Trip Down Memory Lane
March 13-May 25, 2025 – La Gaya Scienza, Nice
Etel Adnan, Victor Miklos Andersen, Dineo Seshee Bopape, Sarah Buckner,
Miriam Cahn, Valentina Cameranesi, Chiara Camoni, Julien Carreyn, Marc Camille Chaimowicz, Pietro Chiesa, Nathalie Djurberg & Hans Berg, Lars Fredrikson, Pierre Guariche, Camille Henrot, Nino Kapanadze, Nicus Lucà, Ella Littwitz, Angelica Mesiti, Yu Nishimura, Wonmin Park, Reto Pulfer, Ugo Rondinone, Eva Rothschild, Socratis Socratous, Stéphanie Saadé, Sofia Stevi, Studio Wieki Somers, Alvaro Urbano.
Curation:
Clotilde Borg, Inès Carraz, Anouck Nouvel-Papaconstantinou.
Scenography:
Johanna Bourgin, Louise Chatelain, Chih-Yu Liu, Maëva Pillon, Jean Torres, Léo Zaragoza.
Project initiated and supported by:
Renaud Layrac, Mathilde Roman, Christophe Viart, Laurent P. Berger.
The exhibition is co-produced by La Società delle Api, and led by Pavillon Bosio as part of the Atelier de Recherche et de Création Scénographie d’Exposition. It was born of a unique collaboration between curatorial students from the Master’s program in Exhibition Sciences and Techniques at Paris 1 Panthéon-Sorbonne and art and scenography students from Pavillon Bosio.

In the exhibition Trip Down Memory Lane, the artworks from the Collection Silvia Fiorucci, Monaco act as resonant capsules of the everyday. They echo the domestic realms that dwell within our collective and personal memory. They embody a tactile desire to weave art into the repetition of our habitual gestures.
The expression “trip down memory lane” evokes a journey through recollection—a revisiting of lived moments. Here, the exhibition proposes a sensory reactivation of the ambiguous memory of domestic space.
At the heart of La Gaya Scienza—a former family apartment transformed into an artistic environment—a fictional home unfolds, shaped through the staging of uninhabited, saturated, and dysfunctional rooms. These spaces, envisioned as fragments of identity, are charged with symbolic tension. As sites of everyday ritual, they gradually slide into a zone of uncertainty and strangeness.

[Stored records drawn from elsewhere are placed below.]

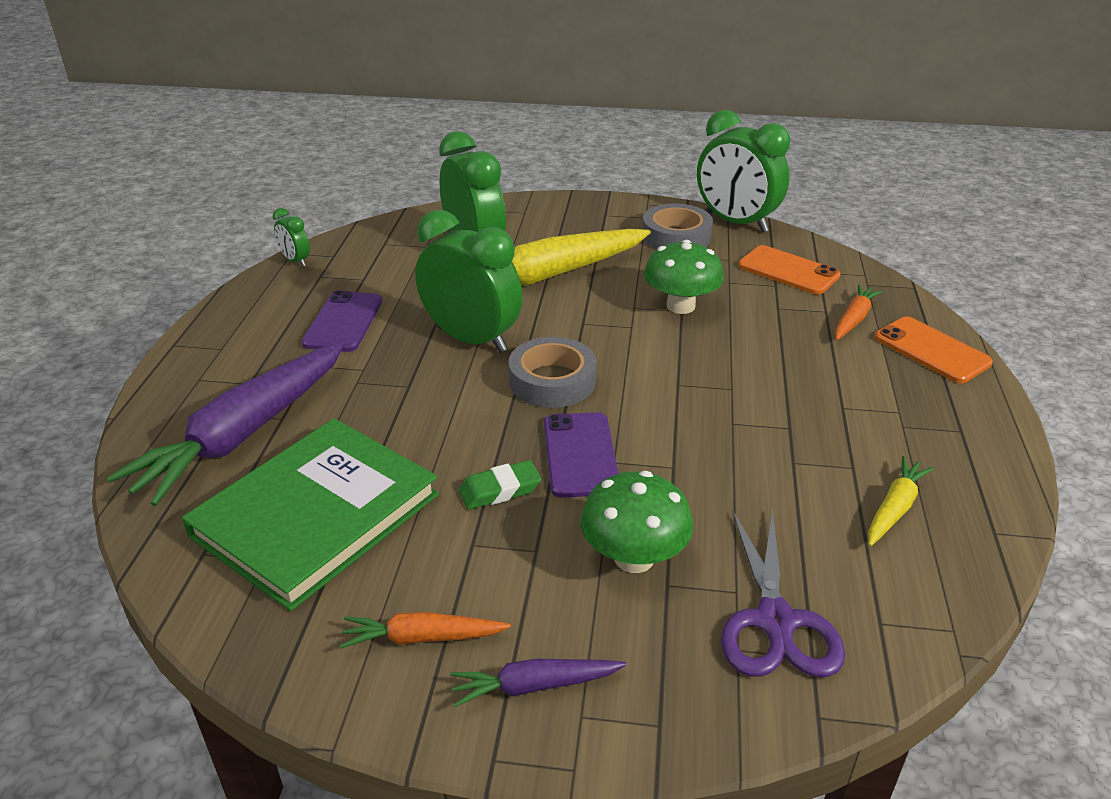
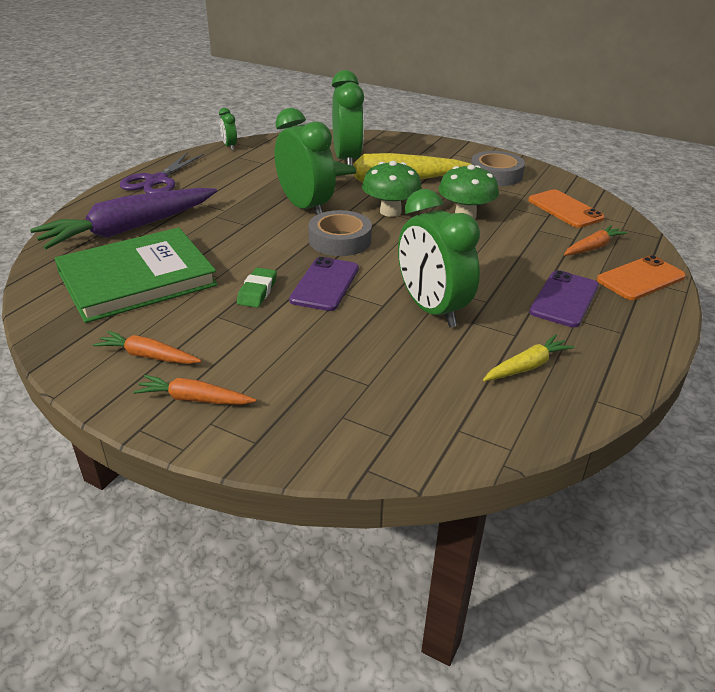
camera: 20 degrees right, 0 degrees up
purple phone [302,291,382,352] -> purple phone moved to [529,270,599,327]
purple carrot [450,659,626,707] -> orange carrot [133,375,256,405]
green eraser [458,460,541,510] -> green eraser turned 75 degrees counterclockwise [237,268,277,308]
green mushroom [580,471,693,573] -> green mushroom moved to [362,161,422,217]
green clock [697,110,790,233] -> green clock moved to [398,189,480,328]
purple scissors [721,509,845,677] -> purple scissors moved to [120,152,204,193]
orange phone [874,317,993,383] -> orange phone turned 75 degrees clockwise [597,255,686,300]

Far from static scenographies, these environments are affective and alive. They echo Gaston Bachelard’s Poetics of Space¹: socially inscribed territories that function as psychic mirrors of the unconscious, and as intimate vessels of memory.
Each closed door, lit by the spectral glow of neon, becomes a threshold—an enigma to be approached, a banal memory awaiting activation.
But what happens when the reassuring order of the everyday begins to crack? When the familiar shifts into the unfamiliar, when a void emerges, when a displaced or forgotten object unsettles perception? The viewer is gently led toward Freud’s concept of the uncanny²—that moment when something once known reveals its latent strangeness.
Following a path structured like an architecture of memory, the visitor gradually loses familiar landmarks. The accumulation of memories in certain rooms confronts the voids of the exhibition’s liminal spaces. The itinerary unfolds through a sequence of thresholds—each room proposing a distinct atmospheric shift. Through a strong scenographic gesture, each environment cultivates a unique sensory world that intensifies over the course of the visit. Conceived in situ, the displays allow the artworks to merge seamlessly with the spatial identity of La Gaya Scienza.
The initial spaces are infused with a sense of harmony. The living room—social showcase of the familial nucleus—invites intimacy and conviviality, just as the office pulses with optimistic energy. The child’s bedroom, sacred refuge of dreams, oscillates between innocence and unease, while the bathroom—sanctuary of the intimate and the ego—confronts us with an altered image of the self. The oratory opens a breach in this ascent toward the strange, but it is in the garden that disorientation deepens, culminating in the basement: a final threshold where secrets and spectral traces are unveiled.